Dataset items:
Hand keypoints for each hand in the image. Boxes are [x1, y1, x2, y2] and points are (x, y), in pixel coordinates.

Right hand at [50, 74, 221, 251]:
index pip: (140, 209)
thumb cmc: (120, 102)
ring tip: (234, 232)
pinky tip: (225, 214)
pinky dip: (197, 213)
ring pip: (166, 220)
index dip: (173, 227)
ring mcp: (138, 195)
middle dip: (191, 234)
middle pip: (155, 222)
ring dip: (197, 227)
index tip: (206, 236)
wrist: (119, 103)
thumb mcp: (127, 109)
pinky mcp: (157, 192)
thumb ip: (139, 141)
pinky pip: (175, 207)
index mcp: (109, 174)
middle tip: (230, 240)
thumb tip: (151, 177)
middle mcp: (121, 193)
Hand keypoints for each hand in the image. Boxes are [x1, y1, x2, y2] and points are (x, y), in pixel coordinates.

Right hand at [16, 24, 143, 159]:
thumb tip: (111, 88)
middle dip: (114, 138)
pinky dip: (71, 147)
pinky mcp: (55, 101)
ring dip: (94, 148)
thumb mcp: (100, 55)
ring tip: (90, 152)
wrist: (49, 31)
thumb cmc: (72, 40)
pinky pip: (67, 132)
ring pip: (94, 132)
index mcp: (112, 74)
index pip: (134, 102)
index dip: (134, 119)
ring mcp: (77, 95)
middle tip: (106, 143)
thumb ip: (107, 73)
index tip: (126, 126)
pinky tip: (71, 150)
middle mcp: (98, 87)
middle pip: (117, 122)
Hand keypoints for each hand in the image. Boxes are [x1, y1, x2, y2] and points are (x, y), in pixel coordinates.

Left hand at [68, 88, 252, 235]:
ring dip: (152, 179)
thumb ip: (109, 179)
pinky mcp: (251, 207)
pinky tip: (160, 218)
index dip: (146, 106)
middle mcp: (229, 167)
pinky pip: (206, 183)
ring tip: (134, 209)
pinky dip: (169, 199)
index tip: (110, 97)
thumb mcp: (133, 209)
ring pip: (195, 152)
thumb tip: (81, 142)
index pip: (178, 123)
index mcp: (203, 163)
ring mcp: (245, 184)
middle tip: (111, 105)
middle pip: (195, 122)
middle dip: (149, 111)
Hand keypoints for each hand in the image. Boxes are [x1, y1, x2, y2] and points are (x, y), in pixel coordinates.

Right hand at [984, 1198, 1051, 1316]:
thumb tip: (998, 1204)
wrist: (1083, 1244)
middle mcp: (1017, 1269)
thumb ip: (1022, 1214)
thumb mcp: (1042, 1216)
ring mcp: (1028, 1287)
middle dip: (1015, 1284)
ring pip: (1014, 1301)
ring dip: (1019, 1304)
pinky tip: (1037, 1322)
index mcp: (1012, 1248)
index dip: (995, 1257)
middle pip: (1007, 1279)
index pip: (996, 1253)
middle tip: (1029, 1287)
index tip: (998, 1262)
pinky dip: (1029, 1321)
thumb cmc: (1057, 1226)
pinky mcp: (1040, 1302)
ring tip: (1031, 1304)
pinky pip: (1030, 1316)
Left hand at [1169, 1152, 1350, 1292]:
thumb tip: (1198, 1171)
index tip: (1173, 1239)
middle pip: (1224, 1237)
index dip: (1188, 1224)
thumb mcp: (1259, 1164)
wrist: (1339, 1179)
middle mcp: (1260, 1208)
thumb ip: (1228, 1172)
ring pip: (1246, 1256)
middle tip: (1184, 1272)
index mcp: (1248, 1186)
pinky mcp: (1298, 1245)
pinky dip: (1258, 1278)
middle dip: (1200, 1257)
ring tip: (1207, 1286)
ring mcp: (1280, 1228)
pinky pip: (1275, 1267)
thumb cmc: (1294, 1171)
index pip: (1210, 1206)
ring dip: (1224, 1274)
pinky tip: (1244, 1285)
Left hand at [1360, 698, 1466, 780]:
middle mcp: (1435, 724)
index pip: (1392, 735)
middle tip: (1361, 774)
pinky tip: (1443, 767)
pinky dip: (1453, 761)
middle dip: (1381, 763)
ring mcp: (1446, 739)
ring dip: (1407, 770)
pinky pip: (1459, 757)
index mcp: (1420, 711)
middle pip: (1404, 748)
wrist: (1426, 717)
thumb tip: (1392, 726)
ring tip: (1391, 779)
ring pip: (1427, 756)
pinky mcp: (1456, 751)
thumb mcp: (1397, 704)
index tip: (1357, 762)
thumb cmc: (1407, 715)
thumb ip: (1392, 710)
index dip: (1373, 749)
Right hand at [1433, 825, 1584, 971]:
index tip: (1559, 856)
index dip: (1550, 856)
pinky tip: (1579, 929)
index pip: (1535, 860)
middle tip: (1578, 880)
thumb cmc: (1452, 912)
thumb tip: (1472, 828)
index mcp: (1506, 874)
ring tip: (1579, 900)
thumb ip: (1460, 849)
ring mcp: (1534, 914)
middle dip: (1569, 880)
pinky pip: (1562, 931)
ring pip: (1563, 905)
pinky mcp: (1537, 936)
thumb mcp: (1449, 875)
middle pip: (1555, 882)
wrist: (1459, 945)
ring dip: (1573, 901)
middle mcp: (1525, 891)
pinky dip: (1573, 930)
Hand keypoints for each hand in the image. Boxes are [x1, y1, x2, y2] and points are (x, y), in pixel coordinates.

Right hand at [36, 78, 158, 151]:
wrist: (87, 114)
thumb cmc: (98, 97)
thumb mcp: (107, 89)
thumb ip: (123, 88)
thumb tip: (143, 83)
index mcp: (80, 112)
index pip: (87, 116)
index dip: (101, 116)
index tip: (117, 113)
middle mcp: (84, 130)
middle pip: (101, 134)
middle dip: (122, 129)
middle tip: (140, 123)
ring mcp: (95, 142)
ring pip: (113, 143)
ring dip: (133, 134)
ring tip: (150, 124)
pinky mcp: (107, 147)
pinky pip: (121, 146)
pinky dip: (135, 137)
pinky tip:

» ACTIVITY: Copy every record precisely, omitting nothing.

» SOLVED EXERCISE:
Hand keypoints for each hand in the image. Boxes are [x1, y1, x2, y2] and points are (x, y), in pixel coordinates.

Right hand at [50, 74, 221, 251]:
index pip: (140, 209)
thumb cmc: (120, 102)
ring tip: (234, 232)
pinky tip: (225, 214)
pinky dip: (197, 213)
ring pip: (166, 220)
index dip: (173, 227)
ring mcp: (138, 195)
middle dip: (191, 234)
middle pip: (155, 222)
ring dip: (197, 227)
index tip: (206, 236)
wrist: (119, 103)
thumb mcp: (127, 109)
pinky mcp: (157, 192)
thumb ip: (139, 141)
pinky pip: (175, 207)
index mcp: (109, 174)
middle tip: (230, 240)
thumb tip: (151, 177)
middle mcp: (121, 193)
Hand keypoints for each hand in the image. Boxes are [x1, y1, x2, y2] and points are (x, y), in pixel coordinates.

Right hand at [16, 24, 143, 159]:
thumb tip: (111, 88)
middle dip: (114, 138)
pinky dip: (71, 147)
pinky mcp: (55, 101)
ring dip: (94, 148)
thumb mcp: (100, 55)
ring tip: (90, 152)
wrist: (49, 31)
thumb cmc: (72, 40)
pinky pip: (67, 132)
ring pip: (94, 132)
index mcp: (112, 74)
index pip: (134, 102)
index dip: (134, 119)
ring mcp: (77, 95)
middle tip: (106, 143)
thumb ip: (107, 73)
index tip: (126, 126)
pinky tip: (71, 150)
middle mcp: (98, 87)
middle pip: (117, 122)
Hand keypoints for each hand in the image. Boxes are [x1, y1, x2, y2] and points are (x, y), in pixel coordinates.

Left hand at [68, 88, 252, 235]:
ring dip: (152, 179)
thumb ip: (109, 179)
pinky mcp: (251, 207)
pinky tip: (160, 218)
index dip: (146, 106)
middle mcp: (229, 167)
pinky pip: (206, 183)
ring tip: (134, 209)
pinky dip: (169, 199)
index tip: (110, 97)
thumb mcp: (133, 209)
ring pip: (195, 152)
thumb tip: (81, 142)
index pip: (178, 123)
index mcp: (203, 163)
ring mcp: (245, 184)
middle tip: (111, 105)
middle pip: (195, 122)
middle dip: (149, 111)
Hand keypoints for each hand in the image. Boxes are [x1, y1, x2, y2] and points are (x, y), in pixel coordinates.

Right hand at [984, 1198, 1051, 1316]:
thumb tip: (998, 1204)
wrist: (1083, 1244)
middle mcp: (1017, 1269)
thumb ip: (1022, 1214)
thumb mcp: (1042, 1216)
ring mcp: (1028, 1287)
middle dip: (1015, 1284)
ring pip: (1014, 1301)
ring dip: (1019, 1304)
pinky tip: (1037, 1322)
index mcp: (1012, 1248)
index dip: (995, 1257)
middle pip: (1007, 1279)
index pip: (996, 1253)
middle tip: (1029, 1287)
index tip: (998, 1262)
pinky dip: (1029, 1321)
thumb cmc: (1057, 1226)
pinky mcp: (1040, 1302)
ring tip: (1031, 1304)
pinky pip: (1030, 1316)
Left hand at [1169, 1152, 1350, 1292]:
thumb tip: (1198, 1171)
index tip: (1173, 1239)
middle pip: (1224, 1237)
index dip: (1188, 1224)
thumb mcp: (1259, 1164)
wrist: (1339, 1179)
middle mcp: (1260, 1208)
thumb ip: (1228, 1172)
ring pip: (1246, 1256)
middle tip: (1184, 1272)
index mcp: (1248, 1186)
pinky mcp: (1298, 1245)
pinky dip: (1258, 1278)
middle dip: (1200, 1257)
ring tip: (1207, 1286)
ring mcp: (1280, 1228)
pinky pip: (1275, 1267)
thumb cmc: (1294, 1171)
index pip: (1210, 1206)
ring dip: (1224, 1274)
pinky tip: (1244, 1285)
Left hand at [1360, 698, 1466, 780]:
middle mcp: (1435, 724)
index pip: (1392, 735)
middle tip: (1361, 774)
pinky tip: (1443, 767)
pinky dip: (1453, 761)
middle dip: (1381, 763)
ring mcp: (1446, 739)
ring dip: (1407, 770)
pinky pip: (1459, 757)
index mcp: (1420, 711)
middle pip: (1404, 748)
wrist: (1426, 717)
thumb tip: (1392, 726)
ring tip: (1391, 779)
ring pip: (1427, 756)
pinky mcp: (1456, 751)
thumb mcp: (1397, 704)
index tip: (1357, 762)
thumb cmc: (1407, 715)
thumb ip: (1392, 710)
index dip: (1373, 749)
Right hand at [1433, 825, 1584, 971]:
index tip: (1559, 856)
index dip: (1550, 856)
pinky tip: (1579, 929)
index pip: (1535, 860)
middle tip: (1578, 880)
thumb cmc: (1452, 912)
thumb tip: (1472, 828)
index mcp: (1506, 874)
ring tip: (1579, 900)
thumb ip: (1460, 849)
ring mcp: (1534, 914)
middle dip: (1569, 880)
pinky pip: (1562, 931)
ring pip: (1563, 905)
pinky mcp: (1537, 936)
thumb mcp: (1449, 875)
middle pip: (1555, 882)
wrist: (1459, 945)
ring dip: (1573, 901)
middle mcp: (1525, 891)
pinky dip: (1573, 930)
Hand keypoints for each hand in the image. Boxes are [x1, y1, x2, y2] and points are (x, y), in pixel coordinates.

Right hand at [36, 78, 158, 151]:
wrist: (87, 114)
thumb cmc: (98, 97)
thumb mcp: (107, 89)
thumb ip: (123, 88)
thumb tip: (143, 83)
index mcp: (80, 112)
index pip: (87, 116)
index dip: (101, 116)
index tip: (117, 113)
middle mcp: (84, 130)
middle pip: (101, 134)
middle dip: (122, 129)
middle tip: (140, 123)
ring mcp: (95, 142)
ring pip: (113, 143)
ring dip: (133, 134)
ring tip: (150, 124)
pinky mcp: (107, 147)
pinky pip: (121, 146)
pinky dip: (135, 137)
pinky tip:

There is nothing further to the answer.